Theresa Greenfield is hoping to be a new face in the Senate by running a campaign based on ideas of the past. The Democratic party used to cater heavily to working class people in rural states with programs such as Medicaid and Social Security being among the most popular. Greenfield is looking to take a page out of this textbook to defeat the incumbent Joni Ernst (R-IA), who famously ran an ad in her first campaign in 2014 that compared fixing problems in Washington to castrating pigs.
Fresh off a primary win, Greenfield is campaigning on saving social security from cuts and privatization. Ernst has not publicly expressed a desire to make these cuts or deregulate, but has not stated her unwillingness to do so either. In the political world, this typically means that anything is on the table. Senate Majority Leader Mitch McConnell (R-KY) has also planned to use the ongoing pandemic as a reason to move forward with these cuts.
Most analysts who are overseeing the Iowa race say that Greenfield has already been able to connect with rural voters in the state better than Democratic candidates of the past. She has been able to do this because she has a personal story attached to her passionate defense: Greenfield’s husband died in an accident when she was just 24 and pregnant with their second child. She was able to stay afloat financially, because of the early payout from her husband’s social security and union benefits. She now tells this story at almost every campaign rally she attends.

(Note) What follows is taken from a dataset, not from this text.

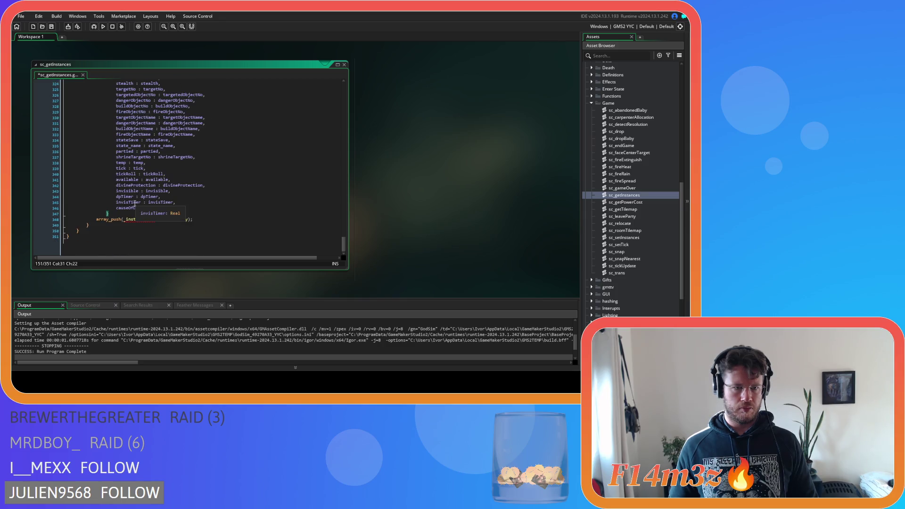
drag(110, 213, 88, 196)
scroll(88, 196, up, 20)
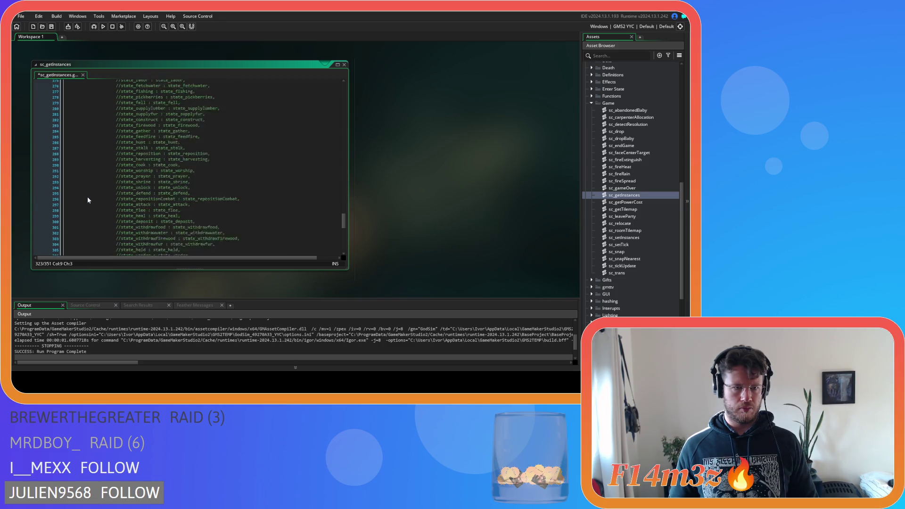
scroll(88, 198, up, 12)
scroll(89, 197, up, 17)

Greenfield’s strategy is apparently paying off and it is starting to show. The RCP polling average shows her up by 2 points, although this is well within the margins of error. A more promising sign that this seat may be set to flip is that Democrats in Iowa have completely closed the gap in a voter registration deficit that plagued them in 2016.
The extraordinarily unusual times we live in heighten the anxiety and woes of financial distress in this country. With more people these days becoming increasingly concerned about their future, taking advantage of arguments that will calm these fears will certainly contribute to a victory. Greenfield appears to be well positioned in this regard, but anything can happen in the next few months.